**Text**:
J. Malsawma, is a Mizo writer and scholar from North East Indian state of Mizoram, India. The Government of India honoured him, in 2013, by awarding him the Padma Shri, the fourth highest civilian award, for his contributions to the fields of literature.

Publications
J. Malsawma hails is a known writer in mizo language and is credited with several books on mizo culture and poetry. 
 His book, Vanglai is a mixed content publication with essays on mizo religion and culture and biographies of a selected number of mizo personalities.

Awards
 Malsawma is a recipient of the Academy Award from the Mizo Academy of Letters, which he received in 2001. 
 In 2013, he was honoured by the Government of India with the civilian award of Padma Shri.

**Provided records**:
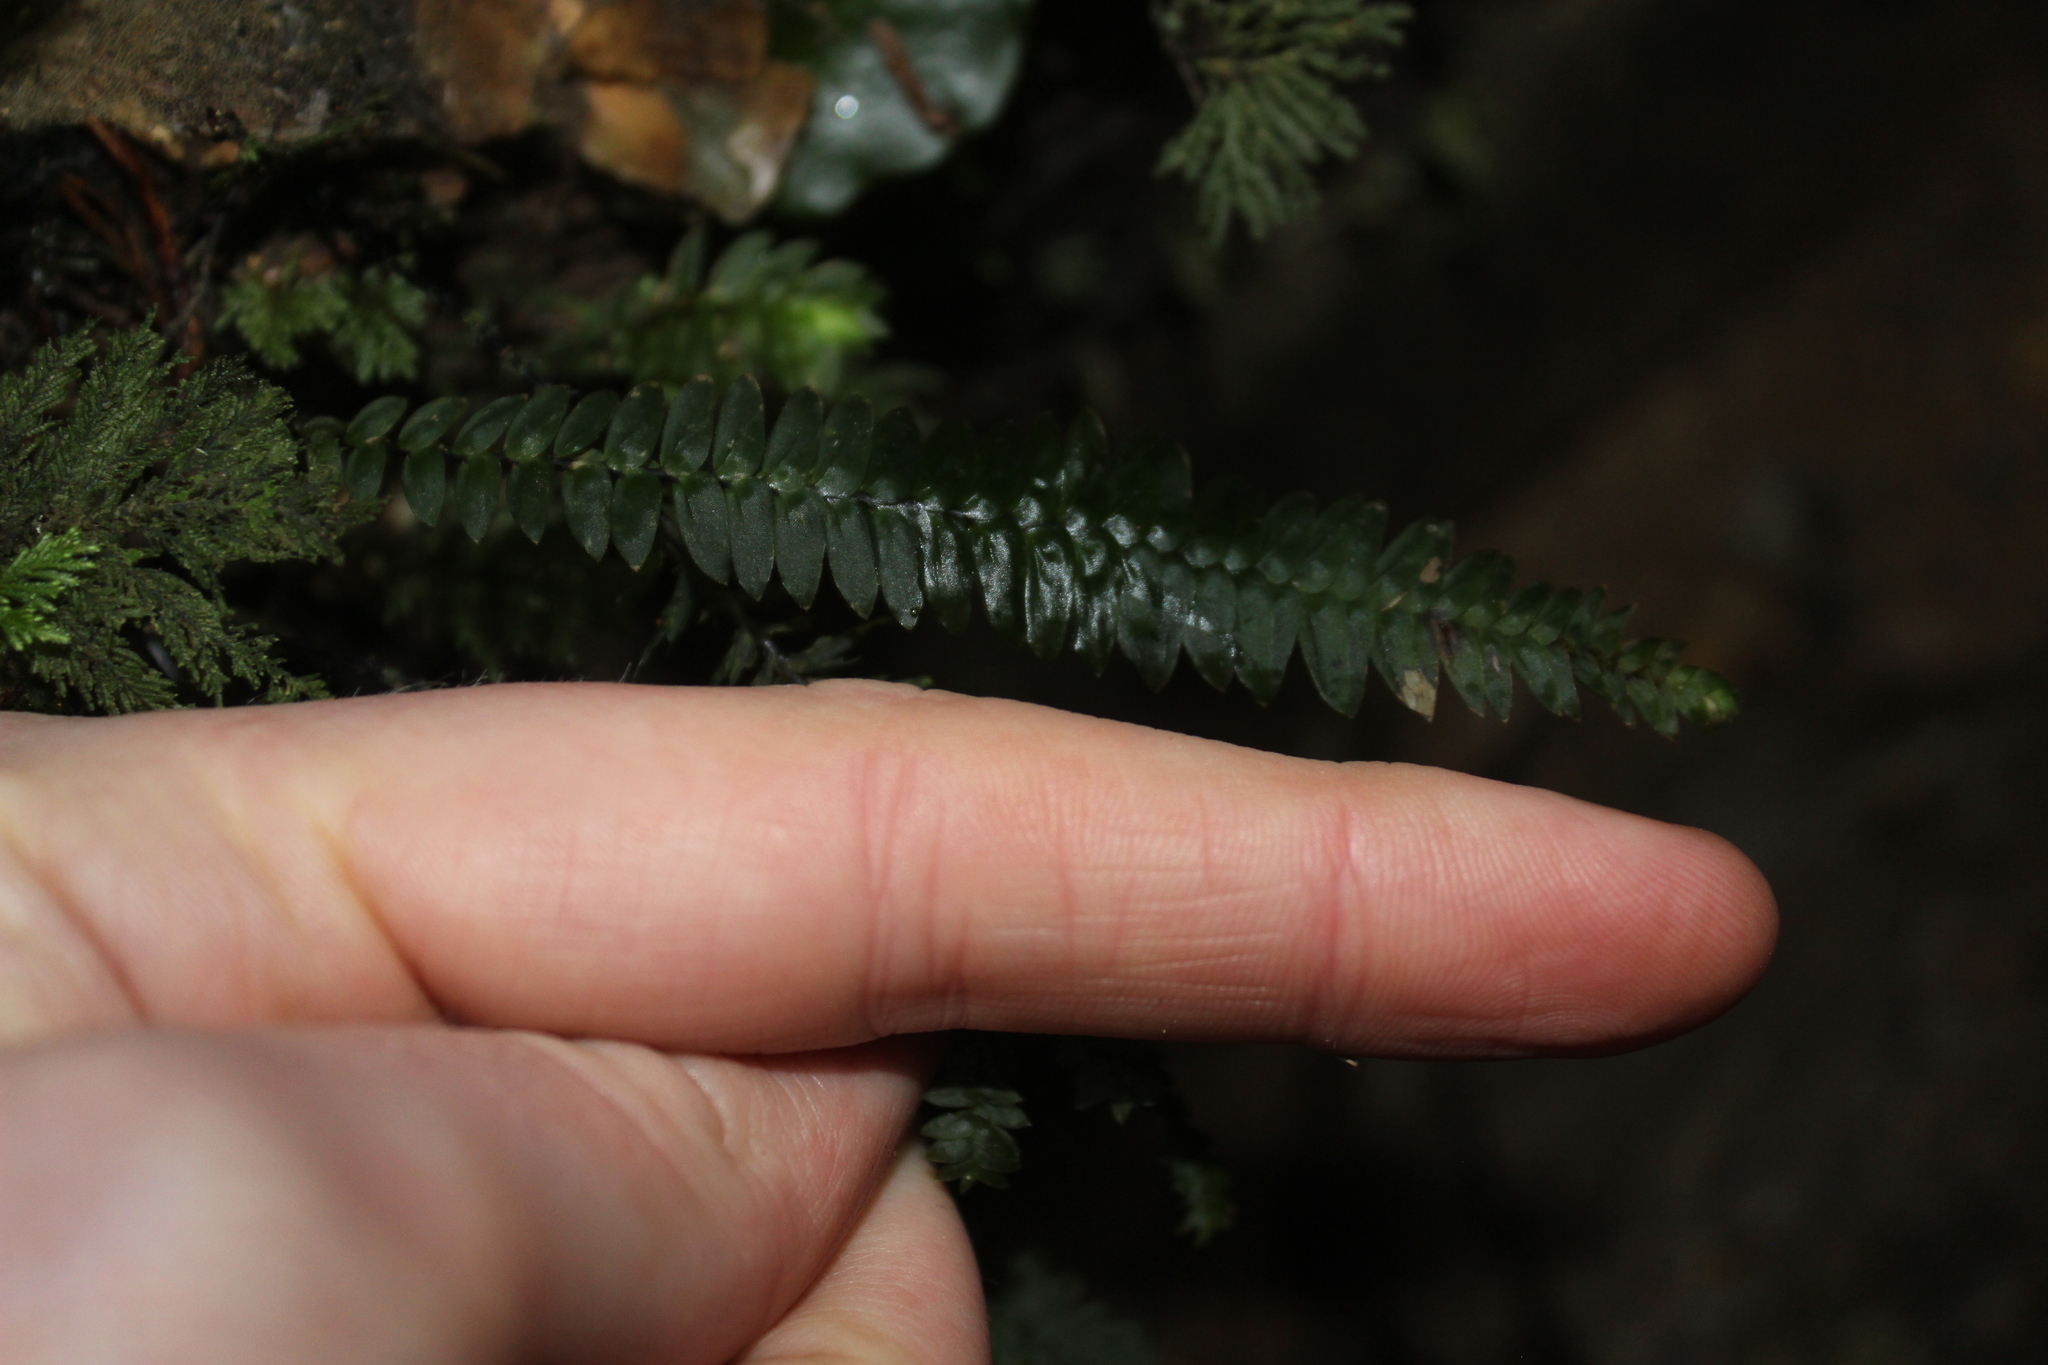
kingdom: Plantae
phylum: Bryophyta
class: Bryopsida
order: Hypopterygiales
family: Hypopterygiaceae
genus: Cyathophorum
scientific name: Cyathophorum bulbosum
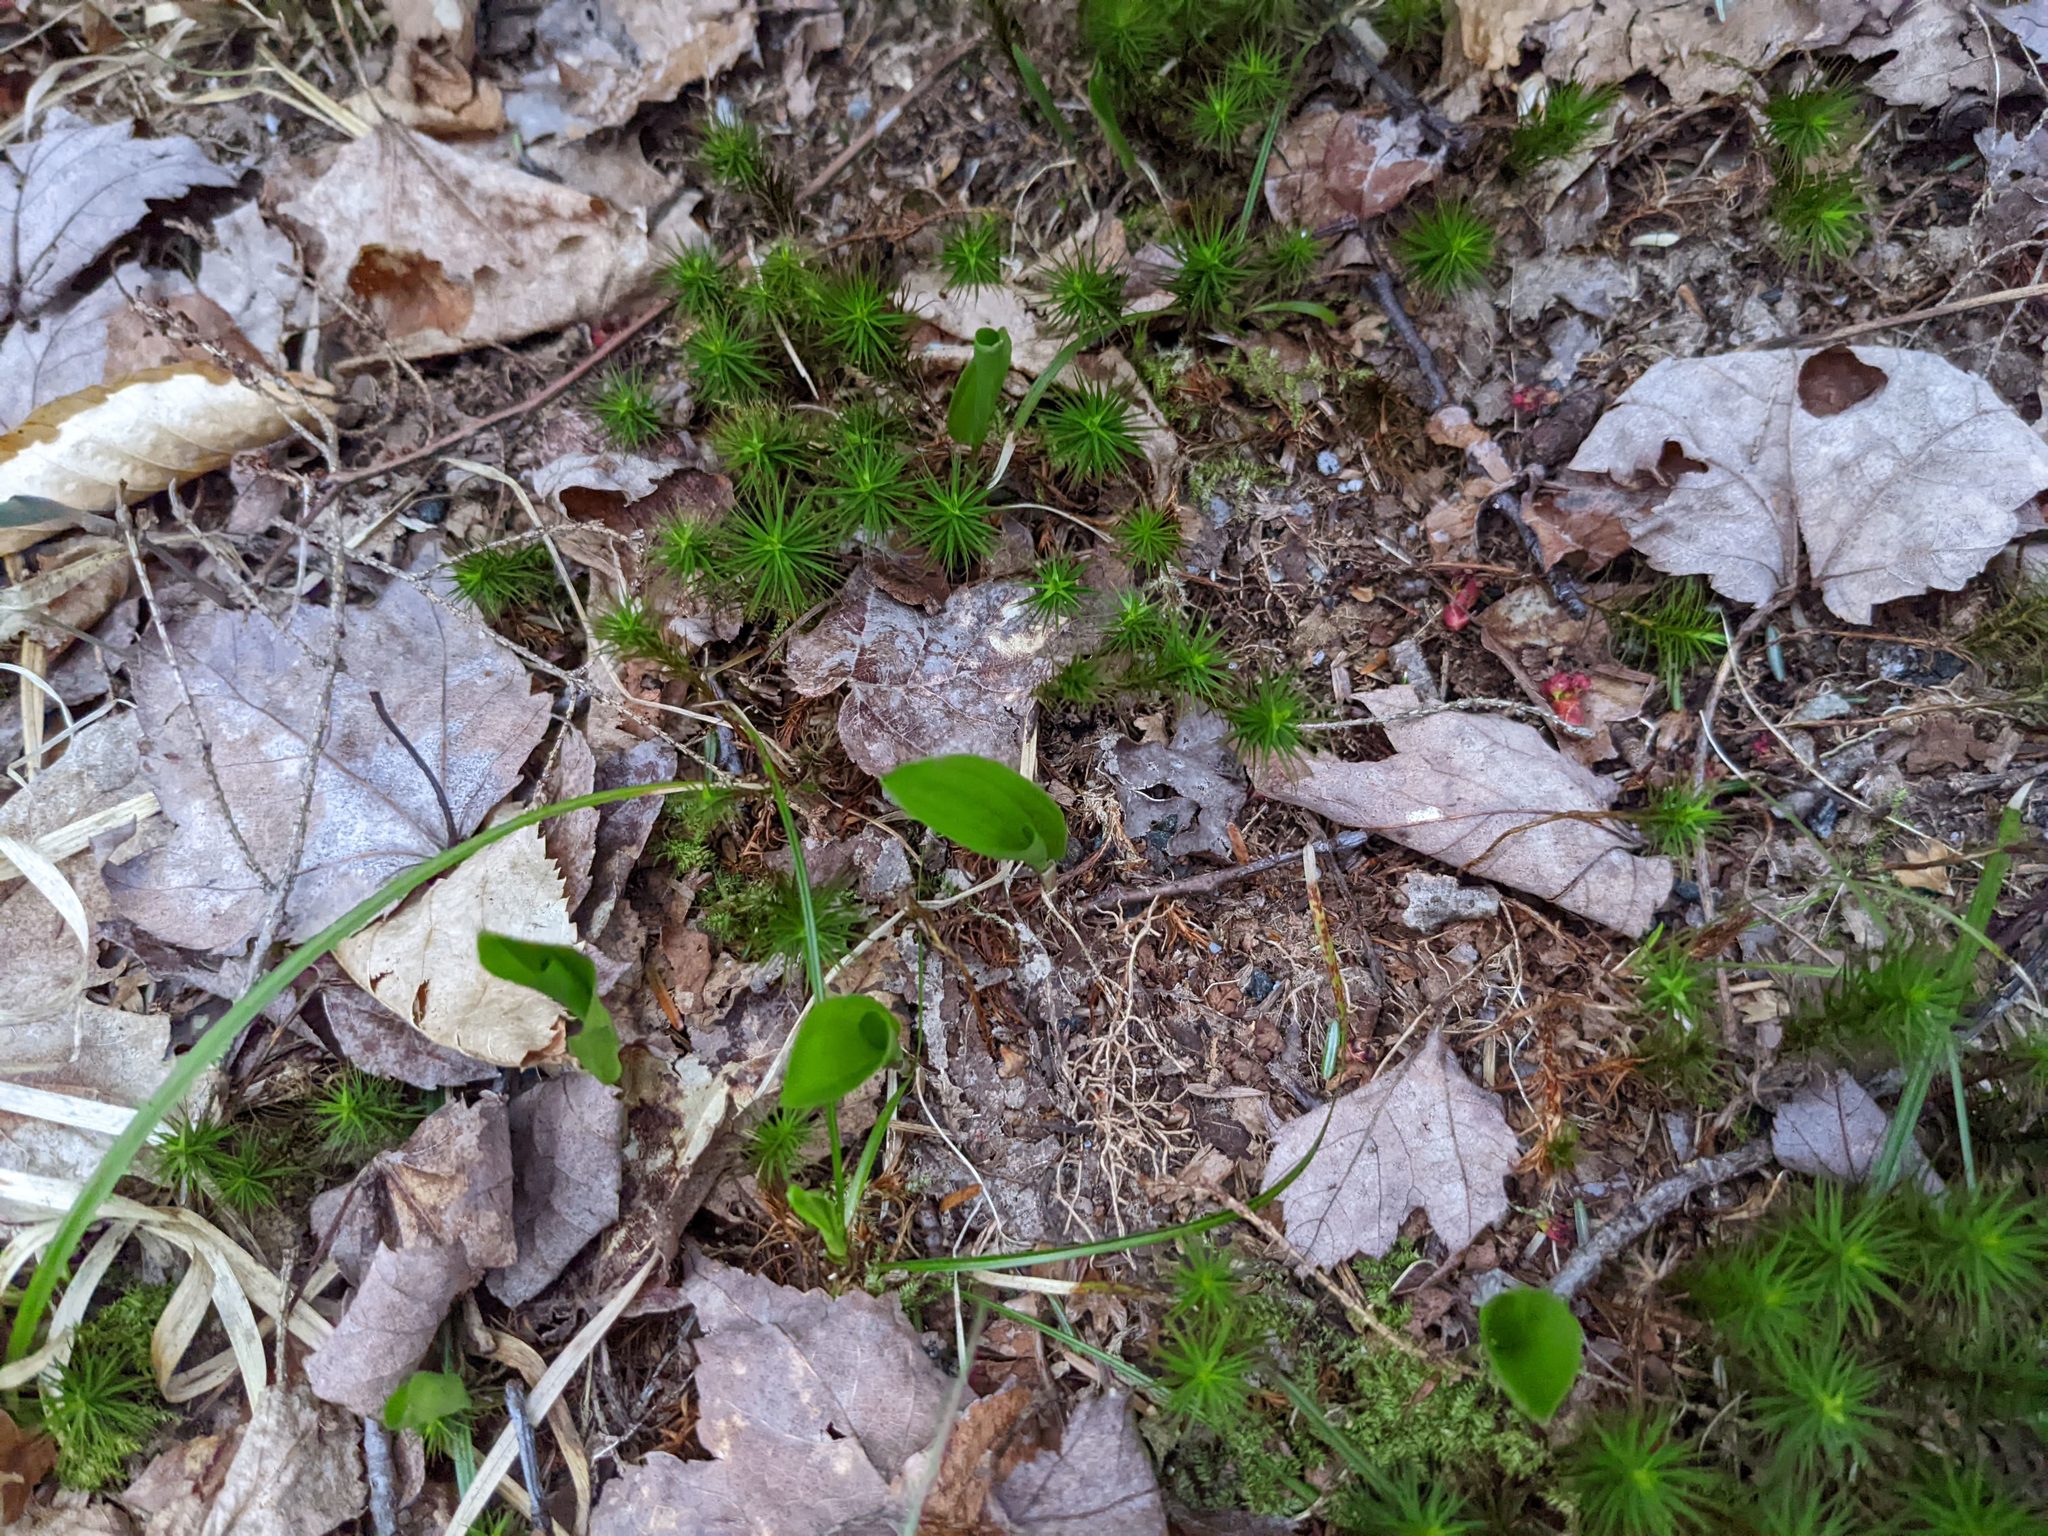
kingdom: Plantae
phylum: Tracheophyta
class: Liliopsida
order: Asparagales
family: Asparagaceae
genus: Maianthemum
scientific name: Maianthemum canadense
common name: False lily-of-the-valley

**What is needed**: Carry the article on the Mizo writer J. Malsawma forward, beginning after its last sentence.

**Response to this task**:
 He has also received the Certificate of Appreciation from the Mizo Writers Association three times  

Malsawma is a member of the Mizo Publication Board and the State Advisory Board on Tribal Art, Culture, Language, and the Indian national Trust for Arts and Cultural Heritage. he was the founder secretary of the Mizo Academy of Letters during 1964-65 and was its advisor later.

See also
 Mizo language

References

External links
 

Living people
Recipients of the Padma Shri in literature & education
People from Aizawl
Mizo people
Writers from Mizoram
Indian social sciences writers
Indian male writers
English-language writers from India
20th-century Indian non-fiction writers
Year of birth missing (living people)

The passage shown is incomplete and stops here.